* [THE PROBLEM]:
Copy each of the following items verbatim, preserving every character and line without alteration.

───── INPUT MATERIAL

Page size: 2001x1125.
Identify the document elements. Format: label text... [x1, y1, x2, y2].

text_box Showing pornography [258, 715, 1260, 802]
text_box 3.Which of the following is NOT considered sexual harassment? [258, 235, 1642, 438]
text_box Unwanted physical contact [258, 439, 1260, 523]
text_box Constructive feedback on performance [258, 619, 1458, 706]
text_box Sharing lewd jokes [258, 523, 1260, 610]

──────────

* [COMPLETE ANSWER]:
Page size: 2001x1125.
Identify the document elements. Format: label text... [x1, y1, x2, y2].

text_box Showing pornography [258, 715, 1260, 802]
text_box 3.Which of the following is NOT considered sexual harassment? [258, 235, 1642, 438]
text_box Unwanted physical contact [258, 439, 1260, 523]
text_box Constructive feedback on performance [258, 619, 1458, 706]
text_box Sharing lewd jokes [258, 523, 1260, 610]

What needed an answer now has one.